I read the novel, "Darwin Without Malthus: The Struggle for Existence in Russian Evolutionary Thought," where Daniel P. Todes examines how the varying receptions of Darwinian and Malthusian ideas were deeply shaped by the nature of a particular nation’s cultural, economic, political, and geographic structures throughout the 19th Century.

Malthus was best known for his theory that population size will inevitably exceed the available food supply, leading human beings to compete against one another for survival, and all organisms faced a robust and persistent check on population. Malthus claimed that positive checks, such as wars, famine and epidemics, increased mortality rates and preventative checks, such as, postponement of marriage and childbearing, decreased the birthrate. He believed population checks do not discriminate among socioeconomic status as all human beings are equally likely of undergoing these hardships, but when there is a scarcity of food, Malthus argued the least fortunate members of society will suffer most from this heightened competition.Instead of pursuing social progress and reforms, he advocated for nations to eliminate the obstacles hindering free competition. For instance, Malthus argued that British parish poor laws inefficiently increased population without increasing provisions, which tapered the accessibility of food supplies for the industrious poor and inhibited independence.

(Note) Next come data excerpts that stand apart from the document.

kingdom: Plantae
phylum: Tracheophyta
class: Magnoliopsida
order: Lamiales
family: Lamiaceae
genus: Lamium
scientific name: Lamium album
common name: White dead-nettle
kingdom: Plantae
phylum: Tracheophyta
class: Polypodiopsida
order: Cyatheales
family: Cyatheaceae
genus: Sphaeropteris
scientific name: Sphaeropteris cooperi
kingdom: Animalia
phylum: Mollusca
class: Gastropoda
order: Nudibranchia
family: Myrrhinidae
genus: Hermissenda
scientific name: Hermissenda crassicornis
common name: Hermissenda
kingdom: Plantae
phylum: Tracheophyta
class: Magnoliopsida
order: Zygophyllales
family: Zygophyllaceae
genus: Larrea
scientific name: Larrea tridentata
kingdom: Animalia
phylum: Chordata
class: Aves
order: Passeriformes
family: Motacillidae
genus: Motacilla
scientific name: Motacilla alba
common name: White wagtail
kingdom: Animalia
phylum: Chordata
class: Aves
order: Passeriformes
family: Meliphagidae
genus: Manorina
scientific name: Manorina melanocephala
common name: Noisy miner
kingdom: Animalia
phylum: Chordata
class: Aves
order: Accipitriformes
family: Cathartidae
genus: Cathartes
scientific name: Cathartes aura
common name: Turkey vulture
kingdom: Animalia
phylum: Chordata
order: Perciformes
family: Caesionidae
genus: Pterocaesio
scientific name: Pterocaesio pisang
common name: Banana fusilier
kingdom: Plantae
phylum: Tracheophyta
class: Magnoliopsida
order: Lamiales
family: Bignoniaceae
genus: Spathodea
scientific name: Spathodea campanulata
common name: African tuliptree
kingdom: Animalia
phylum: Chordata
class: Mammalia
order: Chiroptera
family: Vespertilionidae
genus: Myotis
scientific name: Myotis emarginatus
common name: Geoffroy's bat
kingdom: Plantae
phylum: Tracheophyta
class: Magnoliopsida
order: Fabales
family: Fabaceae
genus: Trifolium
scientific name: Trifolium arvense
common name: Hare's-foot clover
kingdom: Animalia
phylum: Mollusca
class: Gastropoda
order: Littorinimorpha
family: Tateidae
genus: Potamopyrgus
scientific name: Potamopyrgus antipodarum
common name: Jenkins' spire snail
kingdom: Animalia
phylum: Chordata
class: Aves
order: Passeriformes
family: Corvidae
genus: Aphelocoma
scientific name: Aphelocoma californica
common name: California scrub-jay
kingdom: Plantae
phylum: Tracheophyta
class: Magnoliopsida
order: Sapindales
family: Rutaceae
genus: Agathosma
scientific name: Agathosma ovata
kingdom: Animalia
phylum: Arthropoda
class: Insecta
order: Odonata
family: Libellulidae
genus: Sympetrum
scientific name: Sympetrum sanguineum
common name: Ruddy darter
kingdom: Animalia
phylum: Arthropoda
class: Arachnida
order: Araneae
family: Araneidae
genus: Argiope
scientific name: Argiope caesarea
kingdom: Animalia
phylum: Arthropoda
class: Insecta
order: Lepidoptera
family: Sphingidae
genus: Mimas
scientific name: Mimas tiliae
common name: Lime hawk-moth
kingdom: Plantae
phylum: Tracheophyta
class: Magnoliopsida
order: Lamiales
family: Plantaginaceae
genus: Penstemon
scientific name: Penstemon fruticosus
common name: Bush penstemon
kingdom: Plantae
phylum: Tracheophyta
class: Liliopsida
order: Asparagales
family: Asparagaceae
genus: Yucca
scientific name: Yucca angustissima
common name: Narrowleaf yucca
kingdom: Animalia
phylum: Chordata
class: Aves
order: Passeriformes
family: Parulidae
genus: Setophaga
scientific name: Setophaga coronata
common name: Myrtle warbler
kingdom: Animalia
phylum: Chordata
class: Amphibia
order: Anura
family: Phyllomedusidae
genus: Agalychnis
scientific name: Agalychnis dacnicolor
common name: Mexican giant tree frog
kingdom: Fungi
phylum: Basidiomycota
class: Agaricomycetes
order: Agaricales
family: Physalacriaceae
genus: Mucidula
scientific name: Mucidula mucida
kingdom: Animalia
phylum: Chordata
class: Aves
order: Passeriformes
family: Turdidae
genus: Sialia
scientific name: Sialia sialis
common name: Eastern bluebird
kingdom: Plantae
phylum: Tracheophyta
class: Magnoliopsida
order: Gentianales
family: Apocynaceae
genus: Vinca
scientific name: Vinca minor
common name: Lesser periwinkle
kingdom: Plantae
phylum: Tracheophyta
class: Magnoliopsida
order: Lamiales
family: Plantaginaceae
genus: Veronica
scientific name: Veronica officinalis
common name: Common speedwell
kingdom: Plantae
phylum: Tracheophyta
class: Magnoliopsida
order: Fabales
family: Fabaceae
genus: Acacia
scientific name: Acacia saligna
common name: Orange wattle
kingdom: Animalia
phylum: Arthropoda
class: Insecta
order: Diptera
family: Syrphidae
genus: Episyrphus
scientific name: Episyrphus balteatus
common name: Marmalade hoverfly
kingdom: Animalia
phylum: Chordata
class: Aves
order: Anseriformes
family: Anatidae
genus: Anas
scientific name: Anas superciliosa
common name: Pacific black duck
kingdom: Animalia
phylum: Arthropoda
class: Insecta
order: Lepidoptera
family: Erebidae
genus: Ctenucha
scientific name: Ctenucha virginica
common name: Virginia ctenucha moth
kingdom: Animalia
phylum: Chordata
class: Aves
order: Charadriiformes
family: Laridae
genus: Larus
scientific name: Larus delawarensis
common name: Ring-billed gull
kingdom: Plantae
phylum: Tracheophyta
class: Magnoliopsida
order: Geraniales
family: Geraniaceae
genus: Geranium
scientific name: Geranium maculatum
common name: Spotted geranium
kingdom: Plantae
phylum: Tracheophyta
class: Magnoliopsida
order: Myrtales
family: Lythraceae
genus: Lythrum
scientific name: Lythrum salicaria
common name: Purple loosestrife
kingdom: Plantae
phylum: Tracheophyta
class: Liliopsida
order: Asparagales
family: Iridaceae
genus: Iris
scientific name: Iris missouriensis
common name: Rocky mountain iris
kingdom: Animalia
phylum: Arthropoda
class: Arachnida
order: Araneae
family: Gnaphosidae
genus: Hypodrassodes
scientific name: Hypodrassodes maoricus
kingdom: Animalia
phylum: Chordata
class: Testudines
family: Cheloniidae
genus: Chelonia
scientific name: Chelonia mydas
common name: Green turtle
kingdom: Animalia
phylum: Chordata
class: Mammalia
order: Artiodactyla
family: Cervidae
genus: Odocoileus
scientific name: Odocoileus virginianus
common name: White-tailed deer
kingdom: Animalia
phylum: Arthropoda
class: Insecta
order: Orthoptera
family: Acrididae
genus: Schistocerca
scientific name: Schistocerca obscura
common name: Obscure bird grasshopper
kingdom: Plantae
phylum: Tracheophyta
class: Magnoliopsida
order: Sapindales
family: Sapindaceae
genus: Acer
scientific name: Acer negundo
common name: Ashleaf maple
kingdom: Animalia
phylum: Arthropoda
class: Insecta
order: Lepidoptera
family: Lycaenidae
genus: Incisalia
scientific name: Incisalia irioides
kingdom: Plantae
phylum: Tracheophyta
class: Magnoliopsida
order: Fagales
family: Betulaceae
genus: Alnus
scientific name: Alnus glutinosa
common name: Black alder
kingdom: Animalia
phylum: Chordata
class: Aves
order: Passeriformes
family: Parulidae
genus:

I agree with Malthus and the evidence shows that when left to their own devices, the poor population will continue to be the ones who suffer in times of hardship. However, as exemplified by this article, these fundamental Malthusian beliefs discount the ability of human beings to improve their skills through education and knowledge, with the aid of government assistance. If we augment resources by advances in knowledge and utilize the importance of human agents, the poor will be able to improve their livelihoods and will not be faced with this struggle for existence that Malthus confines them to.